Guanghui Li1, Yingjie Yue2, Cheng Liang3
1School of Information Engineering, East China Jiaotong University Nanchang 330013 China ghli16@hnu.edu.cn.
RSC Advances
|May 9, 2022
Summary
This study introduces NCPCDA, a computational method for identifying circular RNA-disease associations. NCPCDA accurately predicts novel interactions, aiding disease pathology understanding and biomarker discovery.
Area of Science:
- Bioinformatics
- Genomics
- Computational Biology
Background:
- Circular RNAs (circRNAs) are crucial in biological processes and disease development.
- circRNAs show potential as disease biomarkers due to their stability and universality.
- Identifying circRNA-disease relationships is vital for understanding disease pathology.
Purpose of the Study:
- To develop a computational method for predicting novel circRNA-disease associations.

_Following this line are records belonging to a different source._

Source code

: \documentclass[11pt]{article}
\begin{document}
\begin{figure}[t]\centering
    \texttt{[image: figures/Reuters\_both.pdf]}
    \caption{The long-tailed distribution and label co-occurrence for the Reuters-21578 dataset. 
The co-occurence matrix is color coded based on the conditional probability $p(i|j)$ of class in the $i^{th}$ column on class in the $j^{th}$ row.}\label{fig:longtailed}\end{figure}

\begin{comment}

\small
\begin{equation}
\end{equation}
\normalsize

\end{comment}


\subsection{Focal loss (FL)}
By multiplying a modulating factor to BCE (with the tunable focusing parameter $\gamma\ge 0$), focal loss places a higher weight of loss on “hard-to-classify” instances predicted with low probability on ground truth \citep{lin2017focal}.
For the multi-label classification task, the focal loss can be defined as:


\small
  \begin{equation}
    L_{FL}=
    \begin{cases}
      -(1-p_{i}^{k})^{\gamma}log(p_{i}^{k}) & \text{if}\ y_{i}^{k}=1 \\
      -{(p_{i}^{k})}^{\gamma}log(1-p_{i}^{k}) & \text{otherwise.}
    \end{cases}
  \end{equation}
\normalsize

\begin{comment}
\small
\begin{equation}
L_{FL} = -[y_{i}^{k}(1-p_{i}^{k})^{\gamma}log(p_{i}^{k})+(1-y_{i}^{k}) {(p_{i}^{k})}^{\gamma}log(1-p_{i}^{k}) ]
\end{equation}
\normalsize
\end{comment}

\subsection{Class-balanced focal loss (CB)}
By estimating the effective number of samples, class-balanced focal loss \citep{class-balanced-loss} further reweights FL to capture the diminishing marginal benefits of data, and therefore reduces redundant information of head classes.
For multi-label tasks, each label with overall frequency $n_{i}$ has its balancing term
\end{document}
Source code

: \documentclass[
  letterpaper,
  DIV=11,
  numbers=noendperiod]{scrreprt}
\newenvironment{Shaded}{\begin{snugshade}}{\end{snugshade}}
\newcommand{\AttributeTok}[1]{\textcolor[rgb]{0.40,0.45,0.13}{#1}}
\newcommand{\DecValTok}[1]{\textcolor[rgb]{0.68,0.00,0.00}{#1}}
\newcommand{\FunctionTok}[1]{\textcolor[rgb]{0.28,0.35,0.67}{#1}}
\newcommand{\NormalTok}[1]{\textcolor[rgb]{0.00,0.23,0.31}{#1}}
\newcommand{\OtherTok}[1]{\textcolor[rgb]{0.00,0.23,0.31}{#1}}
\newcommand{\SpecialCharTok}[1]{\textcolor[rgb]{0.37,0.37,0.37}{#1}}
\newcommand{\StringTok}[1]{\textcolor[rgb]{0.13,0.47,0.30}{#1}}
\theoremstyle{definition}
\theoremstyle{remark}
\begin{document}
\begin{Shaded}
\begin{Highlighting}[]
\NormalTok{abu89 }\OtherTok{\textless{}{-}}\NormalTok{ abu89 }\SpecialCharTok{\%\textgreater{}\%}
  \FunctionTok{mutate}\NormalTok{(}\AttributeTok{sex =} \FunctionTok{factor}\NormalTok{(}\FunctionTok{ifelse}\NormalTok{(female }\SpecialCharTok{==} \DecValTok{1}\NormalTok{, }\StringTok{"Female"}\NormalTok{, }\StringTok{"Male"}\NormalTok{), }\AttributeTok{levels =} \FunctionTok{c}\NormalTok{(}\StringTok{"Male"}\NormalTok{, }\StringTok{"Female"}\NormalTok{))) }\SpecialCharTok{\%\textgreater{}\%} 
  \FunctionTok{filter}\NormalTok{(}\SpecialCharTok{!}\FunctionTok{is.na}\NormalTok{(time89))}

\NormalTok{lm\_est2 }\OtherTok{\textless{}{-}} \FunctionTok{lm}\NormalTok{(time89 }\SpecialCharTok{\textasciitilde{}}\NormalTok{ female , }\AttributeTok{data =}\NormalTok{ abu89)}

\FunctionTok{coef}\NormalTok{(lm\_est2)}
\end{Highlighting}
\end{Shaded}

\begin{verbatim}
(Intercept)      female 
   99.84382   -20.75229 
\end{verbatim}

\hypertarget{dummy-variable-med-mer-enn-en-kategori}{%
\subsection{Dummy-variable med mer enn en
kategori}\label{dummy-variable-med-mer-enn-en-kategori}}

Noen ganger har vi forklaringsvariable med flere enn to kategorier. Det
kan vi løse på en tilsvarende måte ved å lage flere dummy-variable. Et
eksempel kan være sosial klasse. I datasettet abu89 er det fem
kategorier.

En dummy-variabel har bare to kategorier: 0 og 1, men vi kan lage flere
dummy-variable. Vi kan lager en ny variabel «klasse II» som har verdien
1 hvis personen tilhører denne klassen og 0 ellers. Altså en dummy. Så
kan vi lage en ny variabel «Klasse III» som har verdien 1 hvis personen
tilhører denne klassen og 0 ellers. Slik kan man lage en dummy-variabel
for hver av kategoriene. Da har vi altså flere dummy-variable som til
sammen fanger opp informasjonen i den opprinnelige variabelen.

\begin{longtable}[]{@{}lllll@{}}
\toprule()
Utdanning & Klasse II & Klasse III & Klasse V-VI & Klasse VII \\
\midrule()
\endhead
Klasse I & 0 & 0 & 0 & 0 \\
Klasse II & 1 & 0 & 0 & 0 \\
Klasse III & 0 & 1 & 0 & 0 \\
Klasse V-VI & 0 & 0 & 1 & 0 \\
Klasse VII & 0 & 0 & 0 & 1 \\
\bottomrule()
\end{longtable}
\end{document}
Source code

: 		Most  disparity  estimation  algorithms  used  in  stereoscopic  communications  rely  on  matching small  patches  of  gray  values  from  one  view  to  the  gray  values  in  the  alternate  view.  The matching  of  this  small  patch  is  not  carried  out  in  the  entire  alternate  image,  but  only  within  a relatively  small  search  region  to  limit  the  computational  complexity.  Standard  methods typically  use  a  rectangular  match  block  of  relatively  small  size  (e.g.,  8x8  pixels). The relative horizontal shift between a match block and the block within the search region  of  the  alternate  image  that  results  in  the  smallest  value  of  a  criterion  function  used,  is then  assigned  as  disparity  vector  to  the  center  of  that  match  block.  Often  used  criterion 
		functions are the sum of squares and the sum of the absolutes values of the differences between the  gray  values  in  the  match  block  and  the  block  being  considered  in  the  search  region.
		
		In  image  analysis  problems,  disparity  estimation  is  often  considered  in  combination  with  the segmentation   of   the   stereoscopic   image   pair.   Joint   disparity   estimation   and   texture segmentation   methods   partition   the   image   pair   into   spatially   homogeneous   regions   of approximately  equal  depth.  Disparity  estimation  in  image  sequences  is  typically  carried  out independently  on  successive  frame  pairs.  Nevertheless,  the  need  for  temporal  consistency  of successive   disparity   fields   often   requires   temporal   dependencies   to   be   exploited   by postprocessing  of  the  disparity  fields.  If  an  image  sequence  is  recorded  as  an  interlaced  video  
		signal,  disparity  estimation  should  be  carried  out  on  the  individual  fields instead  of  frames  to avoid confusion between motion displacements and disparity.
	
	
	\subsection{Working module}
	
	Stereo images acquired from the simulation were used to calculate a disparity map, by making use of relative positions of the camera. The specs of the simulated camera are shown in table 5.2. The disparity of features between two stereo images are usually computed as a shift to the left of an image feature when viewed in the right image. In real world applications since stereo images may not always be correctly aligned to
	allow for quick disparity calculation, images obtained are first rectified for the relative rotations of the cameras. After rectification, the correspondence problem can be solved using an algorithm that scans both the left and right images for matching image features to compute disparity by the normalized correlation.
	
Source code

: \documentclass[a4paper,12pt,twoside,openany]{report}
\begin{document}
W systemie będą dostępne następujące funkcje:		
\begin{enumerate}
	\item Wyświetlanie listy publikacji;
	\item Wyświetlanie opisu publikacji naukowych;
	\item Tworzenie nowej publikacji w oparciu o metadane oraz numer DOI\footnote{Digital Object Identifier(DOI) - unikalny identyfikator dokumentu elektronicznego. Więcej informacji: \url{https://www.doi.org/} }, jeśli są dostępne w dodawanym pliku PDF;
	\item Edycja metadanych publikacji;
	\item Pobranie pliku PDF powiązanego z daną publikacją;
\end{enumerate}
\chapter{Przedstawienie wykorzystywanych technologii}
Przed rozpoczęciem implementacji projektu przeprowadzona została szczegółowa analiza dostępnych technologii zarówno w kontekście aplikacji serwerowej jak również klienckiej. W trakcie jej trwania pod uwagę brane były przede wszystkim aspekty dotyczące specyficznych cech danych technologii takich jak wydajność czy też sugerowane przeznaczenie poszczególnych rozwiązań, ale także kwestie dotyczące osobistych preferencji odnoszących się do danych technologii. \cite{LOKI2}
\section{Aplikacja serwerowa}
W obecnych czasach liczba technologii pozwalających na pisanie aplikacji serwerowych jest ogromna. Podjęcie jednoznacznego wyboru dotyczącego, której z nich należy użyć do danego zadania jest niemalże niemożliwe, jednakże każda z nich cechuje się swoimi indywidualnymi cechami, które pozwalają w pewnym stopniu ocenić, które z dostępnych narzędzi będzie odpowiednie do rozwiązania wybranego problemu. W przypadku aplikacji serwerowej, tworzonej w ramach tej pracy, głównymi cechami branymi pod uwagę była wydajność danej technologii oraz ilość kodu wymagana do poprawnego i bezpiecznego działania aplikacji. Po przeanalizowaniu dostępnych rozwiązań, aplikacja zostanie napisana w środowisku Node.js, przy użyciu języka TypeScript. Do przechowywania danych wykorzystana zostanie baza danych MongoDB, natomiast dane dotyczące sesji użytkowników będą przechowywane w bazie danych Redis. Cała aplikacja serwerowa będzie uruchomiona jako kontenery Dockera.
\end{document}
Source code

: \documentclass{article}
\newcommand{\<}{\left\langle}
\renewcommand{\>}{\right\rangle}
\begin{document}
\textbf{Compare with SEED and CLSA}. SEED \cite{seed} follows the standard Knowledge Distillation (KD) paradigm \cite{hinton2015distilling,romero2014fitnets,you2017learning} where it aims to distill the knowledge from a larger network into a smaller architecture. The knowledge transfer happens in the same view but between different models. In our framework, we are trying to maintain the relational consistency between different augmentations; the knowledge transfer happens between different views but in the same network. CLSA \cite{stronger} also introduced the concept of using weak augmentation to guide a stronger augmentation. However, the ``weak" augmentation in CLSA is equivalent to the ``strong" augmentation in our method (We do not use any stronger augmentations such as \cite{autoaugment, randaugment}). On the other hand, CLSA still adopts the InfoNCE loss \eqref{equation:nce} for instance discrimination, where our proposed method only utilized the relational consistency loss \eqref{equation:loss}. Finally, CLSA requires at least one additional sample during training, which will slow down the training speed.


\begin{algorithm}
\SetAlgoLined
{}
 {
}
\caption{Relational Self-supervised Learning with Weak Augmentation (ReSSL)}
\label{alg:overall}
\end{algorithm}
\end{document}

- To overcome the limitations of costly and laborious wet-lab experiments for discovering these interactions.
Main Methods:
- Developed NCPCDA, a network consistency projection method.
- Integrated multi-view similarity data (circRNA functional, disease semantic, association profile).
- Projected circRNA and disease spaces onto the circRNA-disease interaction network.
Main Results:
- NCPCDA achieved high accuracy in predicting circRNA-disease relationships.
- Achieved AUCs of 0.9541 (LOOCV) and 0.9201 (5-fold CV).
- Case studies demonstrated NCPCDA's potential for discovering new interactions.
Conclusions:
- NCPCDA is an efficient and accurate computational tool for inferring circRNA-disease associations.
- The method shows promise for identifying novel circRNA-disease interactions.
- The findings contribute to understanding disease mechanisms and biomarker discovery.